Pisapio's evidence at the hearing in October, 2011 was pretty devastating to the proposal -- he testified he had concerns about the inadequate monitoring and mitigation measures proposed in Nelson's Adaptive Management Plan (AMP) for the Harmer Wetlands and the Jefferson salamanders in particular.

This was a blockbuster moment!

Did Nelson and the MNR call PERL and my family to talk about what to do next? No.

Instead, MNR staff collaborated with Nelson to come up with a new mitigation plan involving the wetlands on our property without consulting me or my family. Nelson now says they'll install gauges (monitors) and run pipes onto our property, if the ponds go dry. Right, we're supposed to trust Nelson after they transplanted and subsequently killed endangered butternut trees, dredged and drained wetlands, and were convicted of illegally placing fill in the Grindstone Creek Provincially Significant Wetland Complex? I don't think so.

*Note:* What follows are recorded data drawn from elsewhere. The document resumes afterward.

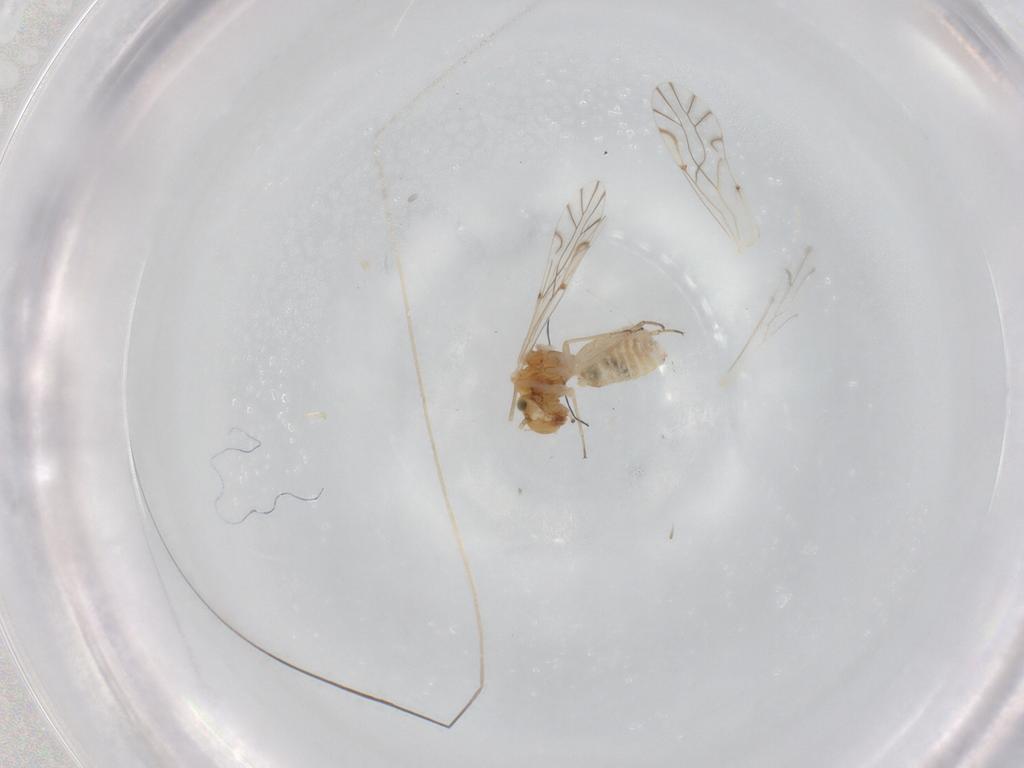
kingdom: Animalia
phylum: Arthropoda
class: Insecta
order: Psocodea
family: Lachesillidae
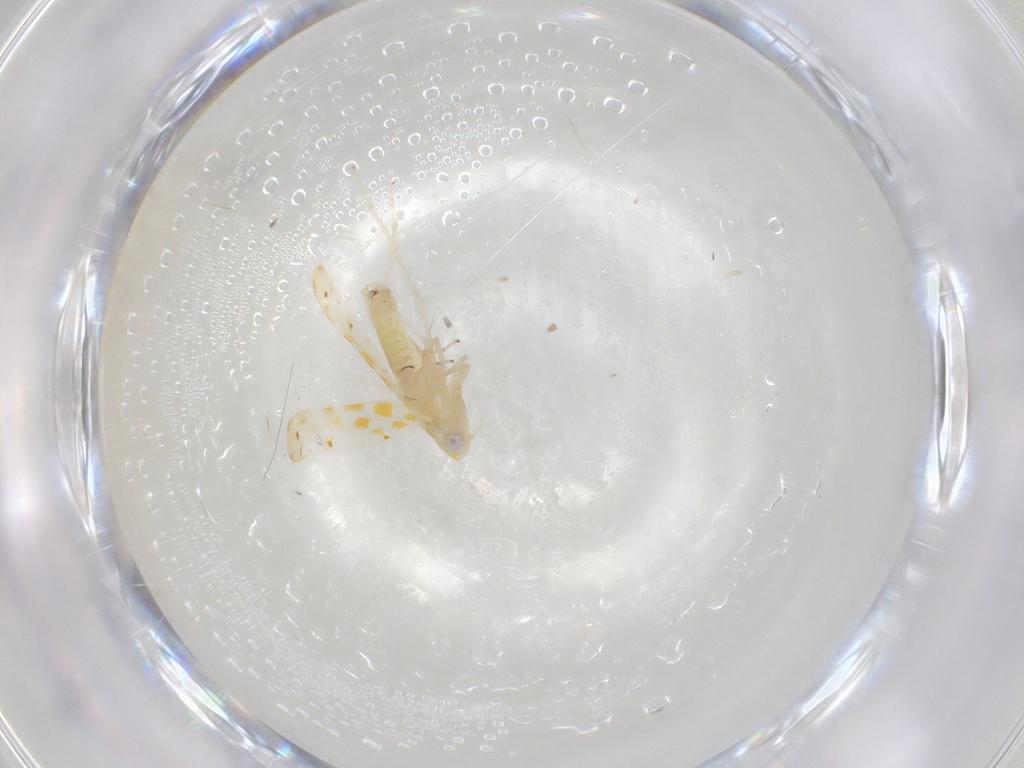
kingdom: Animalia
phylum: Arthropoda
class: Insecta
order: Hemiptera
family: Cicadellidae
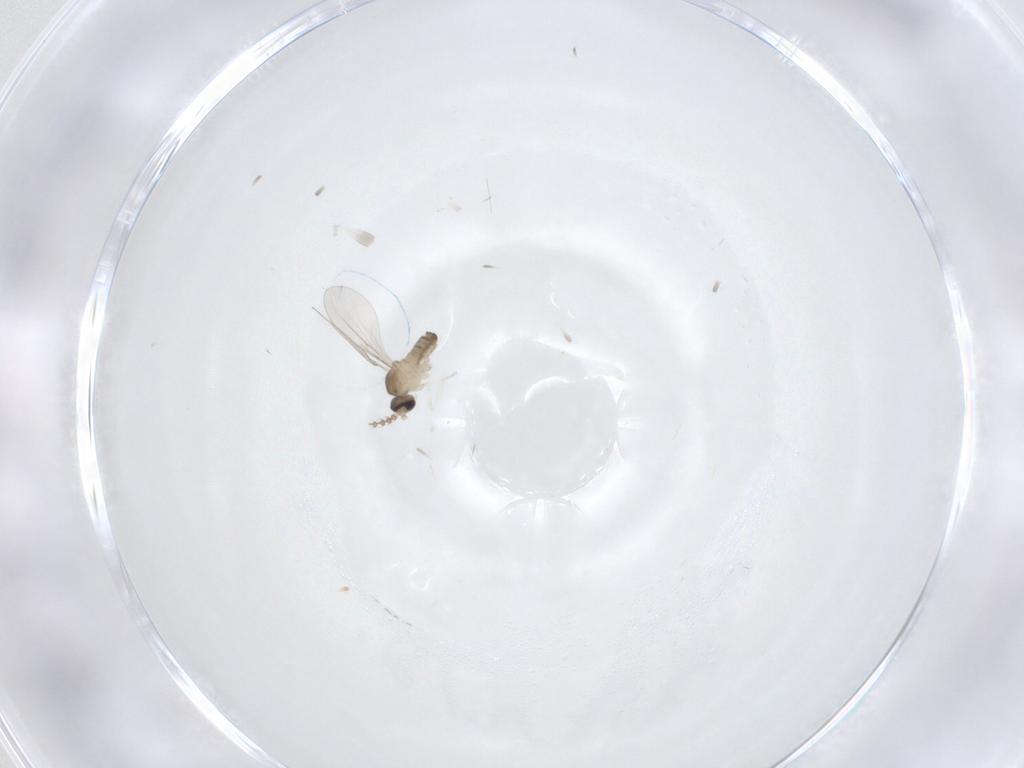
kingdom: Animalia
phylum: Arthropoda
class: Insecta
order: Diptera
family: Cecidomyiidae
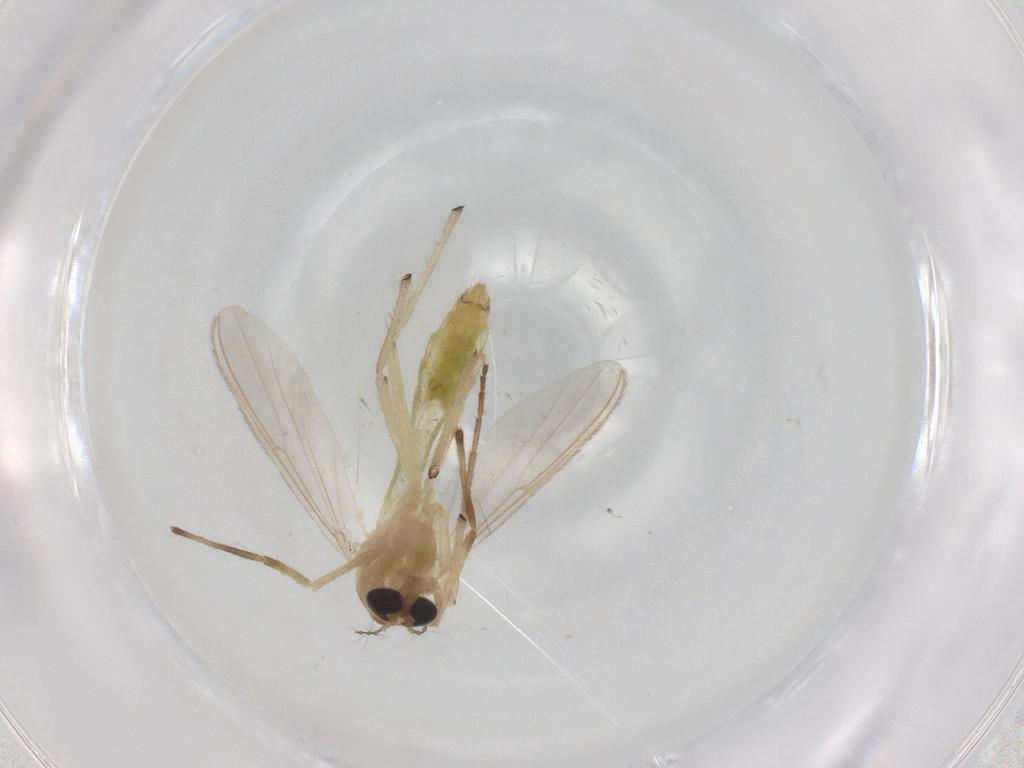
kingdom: Animalia
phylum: Arthropoda
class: Insecta
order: Diptera
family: Chironomidae
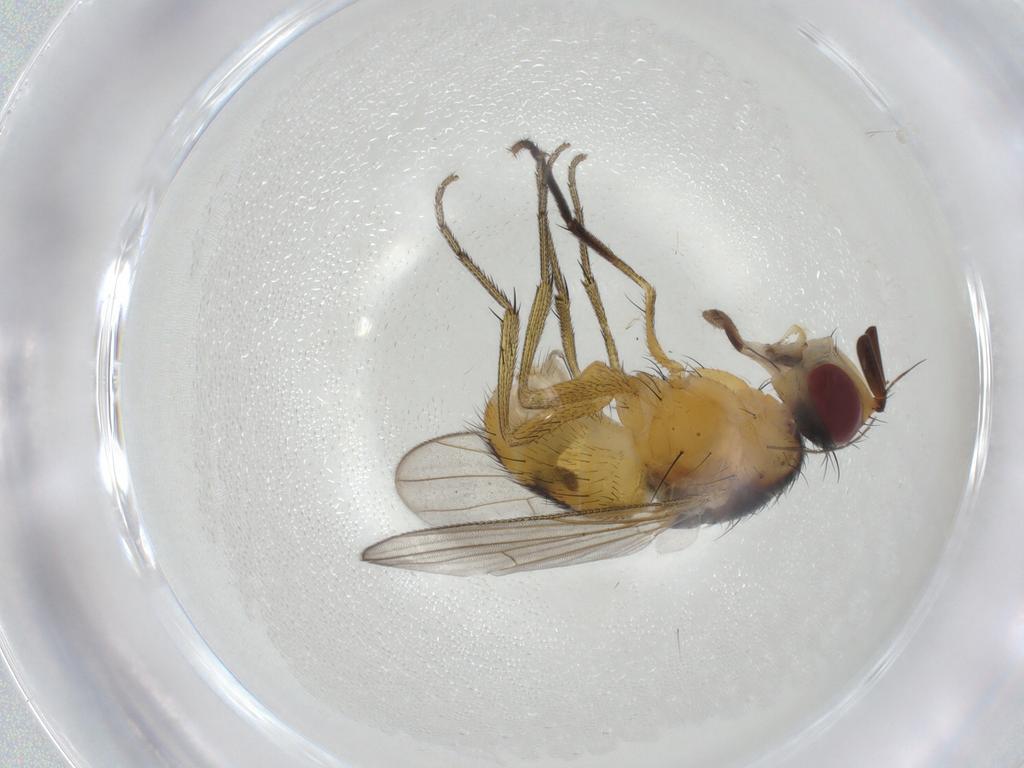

A very telling part of the situation is this: the planning expert for Nelson, Brian Zeman, testified at the hearing that when MNR officials were discussing the new Jefferson mitigation plan, he was the one who was the minute-taker. Separation between corporate interest and our own government has never been more difficult for me to discern.

Thankfully, the law may be on our side. Even if the Information and Privacy Commissioner says the biologist's opinion qualifies as being protected from disclosure, we can argue that the records are subject to the compelling public interest override provision under Section 23 of Ontario's Freedom of Information and Protection of Privacy Act. Since the records we're seeking relate to mitigation strategies for the Harmer Wetlands known to contain a provincially Endangered Species, this fits with previous Orders of the Information and Privacy Commissioner's Office that have recognized that the public has an interest, from the perspective of protecting the natural environment and protecting health and safety, in seeing that government institutions conduct a full and fair assessment before granting environmental approvals, including approvals under the Aggregate Resources Act.

Do we really need to wait months for this decision? C'mon Premier McGuinty, play fair! Give us the damn biologist's opinion.